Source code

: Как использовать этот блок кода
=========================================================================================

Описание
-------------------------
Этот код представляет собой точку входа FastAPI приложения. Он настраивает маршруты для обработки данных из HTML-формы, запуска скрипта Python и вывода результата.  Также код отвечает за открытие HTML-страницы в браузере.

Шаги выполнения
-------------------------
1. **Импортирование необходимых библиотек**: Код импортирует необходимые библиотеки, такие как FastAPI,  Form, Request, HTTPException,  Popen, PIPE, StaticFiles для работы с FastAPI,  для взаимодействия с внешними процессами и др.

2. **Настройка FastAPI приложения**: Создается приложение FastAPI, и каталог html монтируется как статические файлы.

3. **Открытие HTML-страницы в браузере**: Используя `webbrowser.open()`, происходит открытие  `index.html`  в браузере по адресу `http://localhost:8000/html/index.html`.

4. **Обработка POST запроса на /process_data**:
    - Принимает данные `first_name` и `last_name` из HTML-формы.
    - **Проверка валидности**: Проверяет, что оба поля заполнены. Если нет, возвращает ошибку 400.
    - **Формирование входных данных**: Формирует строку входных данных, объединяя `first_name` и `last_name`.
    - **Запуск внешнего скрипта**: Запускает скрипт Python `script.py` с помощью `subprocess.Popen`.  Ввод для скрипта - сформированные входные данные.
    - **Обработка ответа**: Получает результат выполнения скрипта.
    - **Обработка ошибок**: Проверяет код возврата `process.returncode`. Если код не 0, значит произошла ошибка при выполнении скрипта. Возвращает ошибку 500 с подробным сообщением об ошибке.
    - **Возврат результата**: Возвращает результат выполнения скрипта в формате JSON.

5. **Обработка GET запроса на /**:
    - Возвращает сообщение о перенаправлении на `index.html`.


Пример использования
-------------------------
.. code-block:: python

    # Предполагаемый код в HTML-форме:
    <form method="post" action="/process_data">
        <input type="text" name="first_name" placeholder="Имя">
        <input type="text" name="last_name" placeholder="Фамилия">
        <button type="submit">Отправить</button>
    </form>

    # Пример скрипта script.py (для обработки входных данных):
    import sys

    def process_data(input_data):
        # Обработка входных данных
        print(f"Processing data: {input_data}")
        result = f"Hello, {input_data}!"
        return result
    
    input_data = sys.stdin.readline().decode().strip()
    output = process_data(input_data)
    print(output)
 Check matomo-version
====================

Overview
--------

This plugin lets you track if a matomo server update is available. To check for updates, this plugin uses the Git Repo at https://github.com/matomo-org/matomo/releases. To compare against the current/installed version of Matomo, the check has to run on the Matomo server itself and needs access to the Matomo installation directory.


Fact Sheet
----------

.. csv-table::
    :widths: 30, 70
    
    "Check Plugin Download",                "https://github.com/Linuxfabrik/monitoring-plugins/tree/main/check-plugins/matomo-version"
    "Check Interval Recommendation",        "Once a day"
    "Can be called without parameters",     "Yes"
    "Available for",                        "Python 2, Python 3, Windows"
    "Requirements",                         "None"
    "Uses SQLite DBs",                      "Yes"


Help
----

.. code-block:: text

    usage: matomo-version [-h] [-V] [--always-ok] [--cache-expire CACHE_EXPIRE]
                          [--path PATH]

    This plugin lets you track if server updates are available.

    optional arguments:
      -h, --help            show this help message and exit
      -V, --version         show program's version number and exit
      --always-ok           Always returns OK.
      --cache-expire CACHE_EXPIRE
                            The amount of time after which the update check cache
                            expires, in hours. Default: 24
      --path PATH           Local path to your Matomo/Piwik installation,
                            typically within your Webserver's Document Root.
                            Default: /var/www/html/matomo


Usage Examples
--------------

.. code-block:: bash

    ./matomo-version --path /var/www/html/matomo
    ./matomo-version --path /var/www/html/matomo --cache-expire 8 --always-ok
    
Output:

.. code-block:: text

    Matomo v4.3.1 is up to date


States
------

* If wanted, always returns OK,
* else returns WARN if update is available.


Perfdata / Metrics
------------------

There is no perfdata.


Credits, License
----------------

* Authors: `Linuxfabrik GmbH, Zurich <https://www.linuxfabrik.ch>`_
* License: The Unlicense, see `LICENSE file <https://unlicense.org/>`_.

::::::::

Problem — In full and without error, repeat the material above.

Exercise result —
Source code

: Как использовать этот блок кода
=========================================================================================

Описание
-------------------------
Этот код представляет собой точку входа FastAPI приложения. Он настраивает маршруты для обработки данных из HTML-формы, запуска скрипта Python и вывода результата.  Также код отвечает за открытие HTML-страницы в браузере.

Шаги выполнения
-------------------------
1. **Импортирование необходимых библиотек**: Код импортирует необходимые библиотеки, такие как FastAPI,  Form, Request, HTTPException,  Popen, PIPE, StaticFiles для работы с FastAPI,  для взаимодействия с внешними процессами и др.

2. **Настройка FastAPI приложения**: Создается приложение FastAPI, и каталог html монтируется как статические файлы.

3. **Открытие HTML-страницы в браузере**: Используя `webbrowser.open()`, происходит открытие  `index.html`  в браузере по адресу `http://localhost:8000/html/index.html`.

4. **Обработка POST запроса на /process_data**:
    - Принимает данные `first_name` и `last_name` из HTML-формы.
    - **Проверка валидности**: Проверяет, что оба поля заполнены. Если нет, возвращает ошибку 400.
    - **Формирование входных данных**: Формирует строку входных данных, объединяя `first_name` и `last_name`.
    - **Запуск внешнего скрипта**: Запускает скрипт Python `script.py` с помощью `subprocess.Popen`.  Ввод для скрипта - сформированные входные данные.
    - **Обработка ответа**: Получает результат выполнения скрипта.
    - **Обработка ошибок**: Проверяет код возврата `process.returncode`. Если код не 0, значит произошла ошибка при выполнении скрипта. Возвращает ошибку 500 с подробным сообщением об ошибке.
    - **Возврат результата**: Возвращает результат выполнения скрипта в формате JSON.

5. **Обработка GET запроса на /**:
    - Возвращает сообщение о перенаправлении на `index.html`.


Пример использования
-------------------------
.. code-block:: python

    # Предполагаемый код в HTML-форме:
    <form method="post" action="/process_data">
        <input type="text" name="first_name" placeholder="Имя">
        <input type="text" name="last_name" placeholder="Фамилия">
        <button type="submit">Отправить</button>
    </form>

    # Пример скрипта script.py (для обработки входных данных):
    import sys

    def process_data(input_data):
        # Обработка входных данных
        print(f"Processing data: {input_data}")
        result = f"Hello, {input_data}!"
        return result
    
    input_data = sys.stdin.readline().decode().strip()
    output = process_data(input_data)
    print(output)
 Check matomo-version
====================

Overview
--------

This plugin lets you track if a matomo server update is available. To check for updates, this plugin uses the Git Repo at https://github.com/matomo-org/matomo/releases. To compare against the current/installed version of Matomo, the check has to run on the Matomo server itself and needs access to the Matomo installation directory.


Fact Sheet
----------

.. csv-table::
    :widths: 30, 70
    
    "Check Plugin Download",                "https://github.com/Linuxfabrik/monitoring-plugins/tree/main/check-plugins/matomo-version"
    "Check Interval Recommendation",        "Once a day"
    "Can be called without parameters",     "Yes"
    "Available for",                        "Python 2, Python 3, Windows"
    "Requirements",                         "None"
    "Uses SQLite DBs",                      "Yes"


Help
----

.. code-block:: text

    usage: matomo-version [-h] [-V] [--always-ok] [--cache-expire CACHE_EXPIRE]
                          [--path PATH]

    This plugin lets you track if server updates are available.

    optional arguments:
      -h, --help            show this help message and exit
      -V, --version         show program's version number and exit
      --always-ok           Always returns OK.
      --cache-expire CACHE_EXPIRE
                            The amount of time after which the update check cache
                            expires, in hours. Default: 24
      --path PATH           Local path to your Matomo/Piwik installation,
                            typically within your Webserver's Document Root.
                            Default: /var/www/html/matomo


Usage Examples
--------------

.. code-block:: bash

    ./matomo-version --path /var/www/html/matomo
    ./matomo-version --path /var/www/html/matomo --cache-expire 8 --always-ok
    
Output:

.. code-block:: text

    Matomo v4.3.1 is up to date


States
------

* If wanted, always returns OK,
* else returns WARN if update is available.


Perfdata / Metrics
------------------

There is no perfdata.


Credits, License
----------------

* Authors: `Linuxfabrik GmbH, Zurich <https://www.linuxfabrik.ch>`_
* License: The Unlicense, see `LICENSE file <https://unlicense.org/>`_.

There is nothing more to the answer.